In what was pegged to be a hard-fought and tightly played defensive struggle between two of the ACHA's top teams, the No. 4 Penn State ACHA Division I Icers once again found a way to win.
The Icers were looking to shore up their defense after giving up 12 goals in three games the previous weekend, and then four more during Friday's 5-4 win against No. 1 Illinois. Icers head coach Joe Battista even said after the first game with Illinois that, "we certainly didn't play like two teams that were going to put defense first."
During Saturday's 6-3 win, the Icers found that maybe a good defense would come from a powerful offense.
Early in the game Penn State took control, keeping the puck in the Illinois zone and dominating the first five minutes of play. The scoreboard showed that the Illini had recorded only two shots at this point, but neither attempt had been a real threat to score.
Junior forward Mike McMullen said that the team's plan was to come out aggressively Saturday night against an Illini team that had lost three straight games after starting the season with an 18-game win streak.
McMullen punctuated the attacking mentality when he received the puck just outside the Illini zone on an Icers' power play seven minutes into the first period. Skating in from freshman goalie Andy Sundt's right, McMullen leaned in hard and fired a low backhand at the net. Sundt made the bad save but kicked out a juicy rebound into the slot where freshman Luke DeLorenzo pounced on it and gave the Icers a 1-0 lead.
The goal was just one of DeLorenzo's four tallies on the evening and came by way of making the Illini's freshman goalie give up a big rebound.
"That's one of the things coach [Battista] went over -- he said to shoot it low," DeLorenzo said. "He felt that [Sundt] was going to put rebounds out in the slot and get rebounds, which is actually how we scored our first goal when McMullen shot it and he kicked it out to me and got a rebound."
The Icers kept up the attack, routinely drawing Illinois penalties and cashing in on the man advantage. DeLorenzo scored three goals on the power play for the Icers, and sophomore Nate Obringer added his second of two goals and the Icers' sixth of the night, just seconds after an Illinois major penalty expired early in the third period.

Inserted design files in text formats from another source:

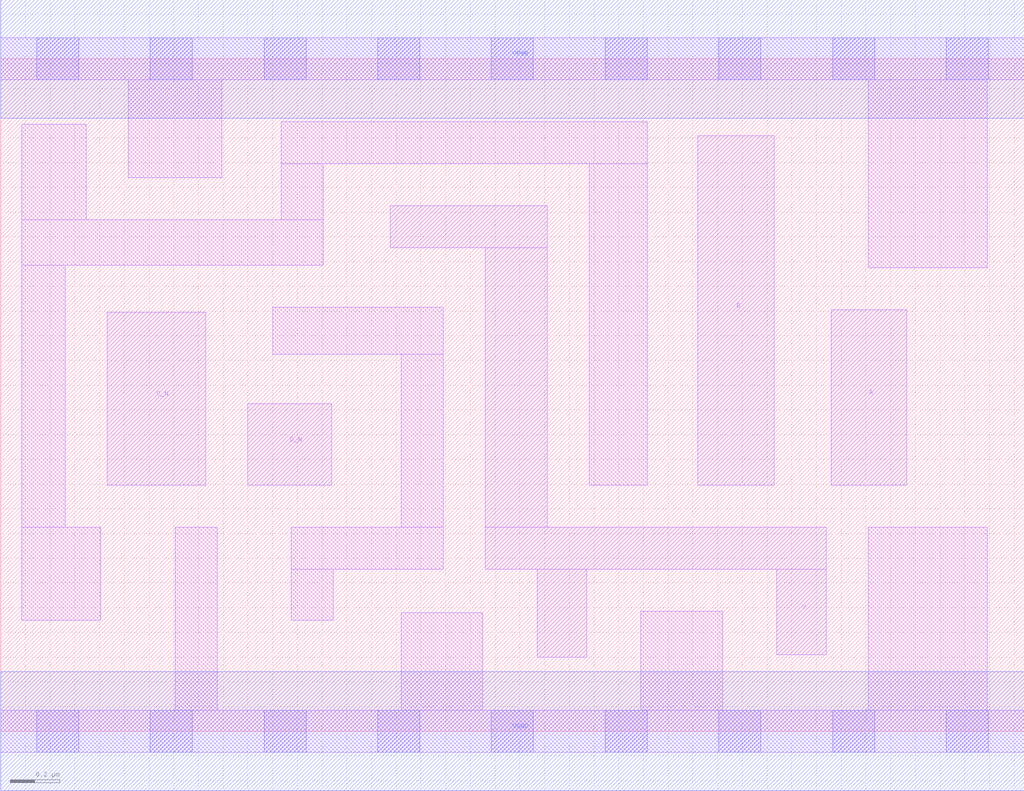
<source format=lef>
# Copyright 2020 The SkyWater PDK Authors
#
# Licensed under the Apache License, Version 2.0 (the "License");
# you may not use this file except in compliance with the License.
# You may obtain a copy of the License at
#
#     https://www.apache.org/licenses/LICENSE-2.0
#
# Unless required by applicable law or agreed to in writing, software
# distributed under the License is distributed on an "AS IS" BASIS,
# WITHOUT WARRANTIES OR CONDITIONS OF ANY KIND, either express or implied.
# See the License for the specific language governing permissions and
# limitations under the License.
#
# SPDX-License-Identifier: Apache-2.0

VERSION 5.7 ;
BUSBITCHARS "[]" ;
DIVIDERCHAR "/" ;
PROPERTYDEFINITIONS
  MACRO maskLayoutSubType STRING ;
  MACRO prCellType STRING ;
  MACRO originalViewName STRING ;
END PROPERTYDEFINITIONS
MACRO sky130_fd_sc_hdll__nor4bb_1
  ORIGIN  0.000000  0.000000 ;
  CLASS CORE ;
  SYMMETRY X Y R90 ;
  SIZE  4.140000 BY  2.720000 ;
  SITE unithd ;
  PIN A
    ANTENNAGATEAREA  0.277500 ;
    DIRECTION INPUT ;
    USE SIGNAL ;
    PORT
      LAYER li1 ;
        RECT 3.360000 0.995000 3.665000 1.705000 ;
    END
  END A
  PIN B
    ANTENNAGATEAREA  0.277500 ;
    DIRECTION INPUT ;
    USE SIGNAL ;
    PORT
      LAYER li1 ;
        RECT 2.820000 0.995000 3.130000 2.410000 ;
    END
  END B
  PIN C_N
    ANTENNAGATEAREA  0.138600 ;
    DIRECTION INPUT ;
    USE SIGNAL ;
    PORT
      LAYER li1 ;
        RECT 0.430000 0.995000 0.830000 1.695000 ;
    END
  END C_N
  PIN D_N
    ANTENNAGATEAREA  0.138600 ;
    DIRECTION INPUT ;
    USE SIGNAL ;
    PORT
      LAYER li1 ;
        RECT 1.000000 0.995000 1.340000 1.325000 ;
    END
  END D_N
  PIN Y
    ANTENNADIFFAREA  0.660000 ;
    DIRECTION OUTPUT ;
    USE SIGNAL ;
    PORT
      LAYER li1 ;
        RECT 1.575000 1.955000 2.210000 2.125000 ;
        RECT 1.960000 0.655000 3.340000 0.825000 ;
        RECT 1.960000 0.825000 2.210000 1.955000 ;
        RECT 2.170000 0.300000 2.370000 0.655000 ;
        RECT 3.140000 0.310000 3.340000 0.655000 ;
    END
  END Y
  PIN VGND
    DIRECTION INOUT ;
    USE GROUND ;
    PORT
      LAYER met1 ;
        RECT 0.000000 -0.240000 4.140000 0.240000 ;
    END
  END VGND
  PIN VNB
    DIRECTION INOUT ;
    USE GROUND ;
    PORT
    END
  END VNB
  PIN VPB
    DIRECTION INOUT ;
    USE POWER ;
    PORT
    END
  END VPB
  PIN VPWR
    DIRECTION INOUT ;
    USE POWER ;
    PORT
      LAYER met1 ;
        RECT 0.000000 2.480000 4.140000 2.960000 ;
    END
  END VPWR
  OBS
    LAYER li1 ;
      RECT 0.000000 -0.085000 4.140000 0.085000 ;
      RECT 0.000000  2.635000 4.140000 2.805000 ;
      RECT 0.085000  0.450000 0.405000 0.825000 ;
      RECT 0.085000  0.825000 0.260000 1.885000 ;
      RECT 0.085000  1.885000 1.305000 2.070000 ;
      RECT 0.085000  2.070000 0.345000 2.455000 ;
      RECT 0.515000  2.240000 0.895000 2.635000 ;
      RECT 0.705000  0.085000 0.875000 0.825000 ;
      RECT 1.100000  1.525000 1.790000 1.715000 ;
      RECT 1.135000  2.070000 1.305000 2.295000 ;
      RECT 1.135000  2.295000 2.615000 2.465000 ;
      RECT 1.175000  0.450000 1.345000 0.655000 ;
      RECT 1.175000  0.655000 1.790000 0.825000 ;
      RECT 1.620000  0.085000 1.950000 0.480000 ;
      RECT 1.620000  0.825000 1.790000 1.525000 ;
      RECT 2.380000  0.995000 2.615000 2.295000 ;
      RECT 2.590000  0.085000 2.920000 0.485000 ;
      RECT 3.510000  0.085000 3.990000 0.825000 ;
      RECT 3.510000  1.875000 3.990000 2.635000 ;
    LAYER mcon ;
      RECT 0.145000 -0.085000 0.315000 0.085000 ;
      RECT 0.145000  2.635000 0.315000 2.805000 ;
      RECT 0.605000 -0.085000 0.775000 0.085000 ;
      RECT 0.605000  2.635000 0.775000 2.805000 ;
      RECT 1.065000 -0.085000 1.235000 0.085000 ;
      RECT 1.065000  2.635000 1.235000 2.805000 ;
      RECT 1.525000 -0.085000 1.695000 0.085000 ;
      RECT 1.525000  2.635000 1.695000 2.805000 ;
      RECT 1.985000 -0.085000 2.155000 0.085000 ;
      RECT 1.985000  2.635000 2.155000 2.805000 ;
      RECT 2.445000 -0.085000 2.615000 0.085000 ;
      RECT 2.445000  2.635000 2.615000 2.805000 ;
      RECT 2.905000 -0.085000 3.075000 0.085000 ;
      RECT 2.905000  2.635000 3.075000 2.805000 ;
      RECT 3.365000 -0.085000 3.535000 0.085000 ;
      RECT 3.365000  2.635000 3.535000 2.805000 ;
      RECT 3.825000 -0.085000 3.995000 0.085000 ;
      RECT 3.825000  2.635000 3.995000 2.805000 ;
  END
  PROPERTY maskLayoutSubType "abstract" ;
  PROPERTY prCellType "standard" ;
  PROPERTY originalViewName "layout" ;
END sky130_fd_sc_hdll__nor4bb_1
END LIBRARY

</source>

The constant attack of the Icers was seen as the top power play unit of DeLorenzo, McMullen, Obringer, freshman Frank Berry and sophomore defenseman Keith Jordan was consistently sent out on the ice. Not until the start of the third period, with the Icers working on a five-minute man advantage, did Battista send out a secondary lineup.
"One of the things we talked about in our pre-game meeting was developing a killer instinct," Battista said. "You get a team down by two goals, you gotta bury them."
Battista also noted how his team was able to respond every time the Illini could begin to claw their way back into the game. No event exemplified this better than Obringer's laser that beat Sundt short side above his stick midway through the second period. The goal came just 15 seconds after the Illini used a power-play goal to make it a one-goal game at 3-2. Obringer's tally put the Illini down two, a margin they would never recover from.
"We felt that if we could jump on them early, we could kind of, I don't want to say bury them, but we could get a step on them," DeLorenzo said.
A quick start and relentless attack allowed for the Icers to not only step on the No. 1 tam in the nation, but to sweep them, and make a case for their own ascent to the top of the rankings.